Camila es la reina sueca del crimen. Atrapante, “La bruja”, el último libro de la escritora y el décimo de la serie policíaca Los crímenes de Fjällbacka, la saga que la autora inició en 2003 con el lanzamiento de “La Princesa de hielo”.

—Cambiando de tema, ¿por qué creés que atraen tanto los thrillers psicológicos y policiales?, ¿qué fibras humanas tocan?

—Tiene que ver con una necesidad muy primitiva y humana de enfrentar y abordar nuestros propios temores. Por eso, para explicarles a mis hijos lo que hacía, les decía que escribía historias de fantasmas para adultos. Ahora les tenemos pánico a los asesinatos, a la muerte, a los violadores y a los terroristas.

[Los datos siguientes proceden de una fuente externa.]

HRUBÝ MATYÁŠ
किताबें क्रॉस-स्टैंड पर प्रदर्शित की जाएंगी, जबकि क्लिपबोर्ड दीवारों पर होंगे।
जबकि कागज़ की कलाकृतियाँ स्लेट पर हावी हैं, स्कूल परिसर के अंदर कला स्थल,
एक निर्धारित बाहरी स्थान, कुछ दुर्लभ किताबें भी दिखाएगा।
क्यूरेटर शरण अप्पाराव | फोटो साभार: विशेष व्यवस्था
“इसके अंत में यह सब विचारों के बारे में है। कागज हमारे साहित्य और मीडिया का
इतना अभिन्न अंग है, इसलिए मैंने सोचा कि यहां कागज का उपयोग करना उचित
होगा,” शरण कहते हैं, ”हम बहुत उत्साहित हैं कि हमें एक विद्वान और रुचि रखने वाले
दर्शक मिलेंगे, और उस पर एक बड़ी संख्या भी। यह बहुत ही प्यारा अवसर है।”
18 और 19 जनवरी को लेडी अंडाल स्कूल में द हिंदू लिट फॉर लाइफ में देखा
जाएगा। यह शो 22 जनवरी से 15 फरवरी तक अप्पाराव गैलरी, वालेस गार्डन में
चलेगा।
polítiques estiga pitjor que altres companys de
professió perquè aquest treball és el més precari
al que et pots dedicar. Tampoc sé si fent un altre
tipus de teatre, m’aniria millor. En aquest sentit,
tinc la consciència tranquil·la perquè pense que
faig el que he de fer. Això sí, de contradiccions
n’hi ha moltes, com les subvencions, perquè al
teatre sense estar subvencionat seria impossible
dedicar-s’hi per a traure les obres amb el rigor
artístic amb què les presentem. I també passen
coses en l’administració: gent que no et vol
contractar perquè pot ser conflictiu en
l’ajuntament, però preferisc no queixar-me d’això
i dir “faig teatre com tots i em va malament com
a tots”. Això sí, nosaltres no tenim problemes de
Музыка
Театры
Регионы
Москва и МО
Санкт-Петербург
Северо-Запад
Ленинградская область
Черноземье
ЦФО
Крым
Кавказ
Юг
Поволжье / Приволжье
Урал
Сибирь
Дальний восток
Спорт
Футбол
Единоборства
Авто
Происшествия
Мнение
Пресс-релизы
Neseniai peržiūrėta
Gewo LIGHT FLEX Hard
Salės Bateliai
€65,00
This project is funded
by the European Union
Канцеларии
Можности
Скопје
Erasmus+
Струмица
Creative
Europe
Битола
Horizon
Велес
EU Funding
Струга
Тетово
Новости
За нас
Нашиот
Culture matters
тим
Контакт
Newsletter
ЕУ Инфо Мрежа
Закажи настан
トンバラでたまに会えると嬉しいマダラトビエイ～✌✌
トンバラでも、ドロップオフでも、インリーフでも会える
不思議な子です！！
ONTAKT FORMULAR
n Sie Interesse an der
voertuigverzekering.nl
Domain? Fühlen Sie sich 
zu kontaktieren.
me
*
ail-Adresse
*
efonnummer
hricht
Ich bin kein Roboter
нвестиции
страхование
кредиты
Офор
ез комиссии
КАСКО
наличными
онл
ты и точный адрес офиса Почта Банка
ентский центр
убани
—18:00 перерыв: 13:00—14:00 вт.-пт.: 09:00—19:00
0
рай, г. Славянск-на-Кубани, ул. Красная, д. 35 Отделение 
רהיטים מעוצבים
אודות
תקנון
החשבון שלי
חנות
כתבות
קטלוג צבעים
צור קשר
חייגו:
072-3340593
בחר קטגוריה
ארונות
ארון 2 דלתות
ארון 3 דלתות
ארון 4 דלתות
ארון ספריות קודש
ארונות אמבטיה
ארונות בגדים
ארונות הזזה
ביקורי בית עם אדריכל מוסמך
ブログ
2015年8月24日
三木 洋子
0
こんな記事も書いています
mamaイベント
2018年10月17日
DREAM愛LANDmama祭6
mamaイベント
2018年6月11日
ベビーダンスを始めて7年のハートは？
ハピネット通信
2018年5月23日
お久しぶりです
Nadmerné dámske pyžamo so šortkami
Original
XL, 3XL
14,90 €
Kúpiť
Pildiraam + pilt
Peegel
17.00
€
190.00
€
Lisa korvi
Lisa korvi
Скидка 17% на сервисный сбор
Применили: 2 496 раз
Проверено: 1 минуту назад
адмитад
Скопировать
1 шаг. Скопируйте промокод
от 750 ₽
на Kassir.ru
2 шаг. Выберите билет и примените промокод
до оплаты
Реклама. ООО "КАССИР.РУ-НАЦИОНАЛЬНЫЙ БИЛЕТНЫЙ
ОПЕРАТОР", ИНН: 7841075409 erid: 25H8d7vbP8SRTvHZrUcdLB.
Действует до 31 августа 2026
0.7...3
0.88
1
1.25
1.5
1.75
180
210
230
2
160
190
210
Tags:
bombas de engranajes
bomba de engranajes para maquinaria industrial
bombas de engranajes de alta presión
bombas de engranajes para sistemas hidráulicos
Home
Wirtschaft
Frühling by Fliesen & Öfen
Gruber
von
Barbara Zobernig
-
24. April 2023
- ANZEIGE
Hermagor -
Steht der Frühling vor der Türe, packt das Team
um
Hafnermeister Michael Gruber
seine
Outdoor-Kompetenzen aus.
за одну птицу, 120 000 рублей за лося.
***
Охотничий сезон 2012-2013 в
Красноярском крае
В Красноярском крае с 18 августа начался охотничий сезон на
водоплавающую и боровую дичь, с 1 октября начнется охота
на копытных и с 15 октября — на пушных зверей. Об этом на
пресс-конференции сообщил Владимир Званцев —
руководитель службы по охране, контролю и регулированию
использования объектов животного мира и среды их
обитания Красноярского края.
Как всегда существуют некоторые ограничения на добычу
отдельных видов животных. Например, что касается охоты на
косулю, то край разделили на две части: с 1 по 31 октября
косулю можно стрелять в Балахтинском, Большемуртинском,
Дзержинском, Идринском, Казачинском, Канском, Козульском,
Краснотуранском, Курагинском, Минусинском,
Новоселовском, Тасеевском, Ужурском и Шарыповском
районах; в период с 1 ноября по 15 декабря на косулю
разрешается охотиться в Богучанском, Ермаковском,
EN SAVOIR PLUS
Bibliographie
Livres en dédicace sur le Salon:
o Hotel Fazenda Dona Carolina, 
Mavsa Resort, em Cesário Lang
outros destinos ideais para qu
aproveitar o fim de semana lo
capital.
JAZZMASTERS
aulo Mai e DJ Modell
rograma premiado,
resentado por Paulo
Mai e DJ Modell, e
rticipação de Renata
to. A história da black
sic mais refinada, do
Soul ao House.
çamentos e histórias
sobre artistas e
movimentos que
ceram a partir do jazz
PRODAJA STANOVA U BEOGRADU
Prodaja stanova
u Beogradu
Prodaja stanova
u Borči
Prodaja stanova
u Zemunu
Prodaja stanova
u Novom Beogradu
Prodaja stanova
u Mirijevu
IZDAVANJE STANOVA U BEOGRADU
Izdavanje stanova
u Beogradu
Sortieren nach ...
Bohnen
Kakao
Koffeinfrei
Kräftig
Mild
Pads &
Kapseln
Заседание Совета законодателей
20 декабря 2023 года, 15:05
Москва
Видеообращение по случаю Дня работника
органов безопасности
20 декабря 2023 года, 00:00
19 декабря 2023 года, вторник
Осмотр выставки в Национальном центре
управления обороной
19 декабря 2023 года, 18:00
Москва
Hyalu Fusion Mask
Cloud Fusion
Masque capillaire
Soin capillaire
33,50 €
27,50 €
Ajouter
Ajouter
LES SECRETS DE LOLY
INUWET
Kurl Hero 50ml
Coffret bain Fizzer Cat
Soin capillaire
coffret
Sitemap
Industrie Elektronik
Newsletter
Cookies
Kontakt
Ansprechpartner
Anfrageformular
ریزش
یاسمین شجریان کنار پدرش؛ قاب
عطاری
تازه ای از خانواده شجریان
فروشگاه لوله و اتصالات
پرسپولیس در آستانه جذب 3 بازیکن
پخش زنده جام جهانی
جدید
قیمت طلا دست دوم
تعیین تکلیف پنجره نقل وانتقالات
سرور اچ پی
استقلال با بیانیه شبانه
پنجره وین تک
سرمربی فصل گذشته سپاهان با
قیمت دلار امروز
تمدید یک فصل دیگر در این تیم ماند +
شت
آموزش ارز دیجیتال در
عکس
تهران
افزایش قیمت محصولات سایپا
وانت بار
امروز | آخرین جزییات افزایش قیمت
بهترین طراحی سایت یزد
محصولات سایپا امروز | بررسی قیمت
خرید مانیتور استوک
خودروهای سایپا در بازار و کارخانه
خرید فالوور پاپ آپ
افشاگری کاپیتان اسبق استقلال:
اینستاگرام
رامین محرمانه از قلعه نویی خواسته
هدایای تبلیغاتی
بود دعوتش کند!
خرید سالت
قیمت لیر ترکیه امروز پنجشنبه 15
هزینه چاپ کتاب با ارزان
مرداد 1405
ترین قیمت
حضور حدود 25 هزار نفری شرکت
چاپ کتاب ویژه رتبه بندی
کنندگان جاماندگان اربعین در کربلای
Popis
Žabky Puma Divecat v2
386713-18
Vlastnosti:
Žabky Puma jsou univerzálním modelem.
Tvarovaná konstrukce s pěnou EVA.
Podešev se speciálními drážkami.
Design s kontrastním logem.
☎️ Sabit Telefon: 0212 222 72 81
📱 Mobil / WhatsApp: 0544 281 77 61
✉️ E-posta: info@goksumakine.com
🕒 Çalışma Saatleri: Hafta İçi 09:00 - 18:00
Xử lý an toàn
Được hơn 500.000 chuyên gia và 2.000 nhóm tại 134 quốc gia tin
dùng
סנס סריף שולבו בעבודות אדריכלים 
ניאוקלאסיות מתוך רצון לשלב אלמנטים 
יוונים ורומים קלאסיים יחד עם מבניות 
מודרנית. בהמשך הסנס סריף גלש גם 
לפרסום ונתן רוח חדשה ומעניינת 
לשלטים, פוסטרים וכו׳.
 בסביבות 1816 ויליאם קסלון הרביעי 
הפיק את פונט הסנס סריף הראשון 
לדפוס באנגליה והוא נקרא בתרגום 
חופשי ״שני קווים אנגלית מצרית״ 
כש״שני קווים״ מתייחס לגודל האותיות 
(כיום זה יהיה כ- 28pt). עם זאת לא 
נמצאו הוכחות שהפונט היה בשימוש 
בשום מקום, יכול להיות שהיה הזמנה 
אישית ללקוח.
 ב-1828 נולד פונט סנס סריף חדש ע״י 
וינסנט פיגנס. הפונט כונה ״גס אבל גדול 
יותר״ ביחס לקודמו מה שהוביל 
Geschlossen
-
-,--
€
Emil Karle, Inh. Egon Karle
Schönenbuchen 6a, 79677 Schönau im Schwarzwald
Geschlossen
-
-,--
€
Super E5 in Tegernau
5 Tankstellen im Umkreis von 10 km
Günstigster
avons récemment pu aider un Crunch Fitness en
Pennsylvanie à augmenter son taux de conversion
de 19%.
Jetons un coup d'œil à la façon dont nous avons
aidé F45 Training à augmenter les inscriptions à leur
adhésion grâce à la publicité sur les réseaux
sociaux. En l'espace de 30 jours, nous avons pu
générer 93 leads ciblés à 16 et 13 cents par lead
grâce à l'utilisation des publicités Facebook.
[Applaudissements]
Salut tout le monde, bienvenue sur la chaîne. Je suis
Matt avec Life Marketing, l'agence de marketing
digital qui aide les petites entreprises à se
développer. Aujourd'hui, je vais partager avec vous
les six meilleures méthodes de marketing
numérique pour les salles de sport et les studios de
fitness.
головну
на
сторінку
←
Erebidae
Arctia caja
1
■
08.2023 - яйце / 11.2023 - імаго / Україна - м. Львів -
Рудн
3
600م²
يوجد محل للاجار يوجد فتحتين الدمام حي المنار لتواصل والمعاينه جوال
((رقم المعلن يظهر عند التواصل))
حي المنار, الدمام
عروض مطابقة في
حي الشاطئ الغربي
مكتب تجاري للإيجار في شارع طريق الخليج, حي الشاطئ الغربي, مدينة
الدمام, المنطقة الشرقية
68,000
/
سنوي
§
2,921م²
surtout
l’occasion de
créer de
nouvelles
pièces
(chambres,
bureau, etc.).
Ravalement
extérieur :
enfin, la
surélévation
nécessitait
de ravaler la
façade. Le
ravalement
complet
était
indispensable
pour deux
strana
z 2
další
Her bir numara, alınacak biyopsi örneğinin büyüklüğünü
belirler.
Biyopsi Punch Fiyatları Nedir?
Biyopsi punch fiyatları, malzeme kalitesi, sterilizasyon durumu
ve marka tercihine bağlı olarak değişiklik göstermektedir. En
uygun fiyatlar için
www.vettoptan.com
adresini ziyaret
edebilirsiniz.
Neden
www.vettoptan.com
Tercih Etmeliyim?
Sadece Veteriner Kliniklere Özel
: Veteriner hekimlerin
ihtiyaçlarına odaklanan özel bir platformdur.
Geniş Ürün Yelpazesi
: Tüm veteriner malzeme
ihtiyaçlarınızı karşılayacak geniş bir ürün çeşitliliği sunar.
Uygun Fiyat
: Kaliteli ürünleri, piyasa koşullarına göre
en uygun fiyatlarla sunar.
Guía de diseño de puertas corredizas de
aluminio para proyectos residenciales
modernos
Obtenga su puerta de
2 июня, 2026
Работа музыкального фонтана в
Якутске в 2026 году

Esos son los fantasmas de la era moderna. Leer ficción, en la seguridad del hogar, nos ayuda a lidiar con la angustia y la impotencia que a veces sentimos cuando abrimos un diario y vemos lo que sucede. Con el asesinato de chicos que aparecen en mis libros es igual. No diría que es una obsesión personal, pero como madre el miedo más grande es que algo les pase a mis hijos. Escribir sobre asesinatos es mi forma de hacer terapia. En la novela, a diferencia de lo que sucede en la vida real, el violador o el asesino suelen ir presos y el final es feliz, lo que nos otorga una cuota de alivio.

“Escribir sobre asesinatos es mi forma de hacer terapia. En la novela, a diferencia de lo que sucede en la vida real, el violador o el asesino suelen ir presos y el final es feliz, lo que nos otorga una cuota de alivio”
“Escribir sobre asesinatos es mi forma de hacer terapia. En la novela, a diferencia de lo que sucede en la vida real, el violador o el asesino suelen ir presos y el final es feliz, lo que nos otorga una cuota de alivio”

—Por otro lado, ¿qué dirías que aportó tu pasado como economista al desarrollo de tu carrera como novelista? 

—El marketing me ayudó mucho porque enseguida me di cuenta de que para ser conocida por el gran público tenía que construirme como marca. Se solía decir que un buen libro se vendía por sí mismo, pero eso no es verdad. Además, esa vida anterior es clave para mi motivación. Los días que no tengo energía para escribir me acuerdo de estar en la oficina, enojada con el mundo, pasándola mal, soñando con ser escritora, pero pensando que no podía hacerlo. Hasta que me animé. Aunque las historias de crímenes me insumen un esfuerzo muy arduo, sé lo que hago, es un mundo controlado. Siempre me gustó lanzarme a hacer cosas que no sé si voy a poder lograr.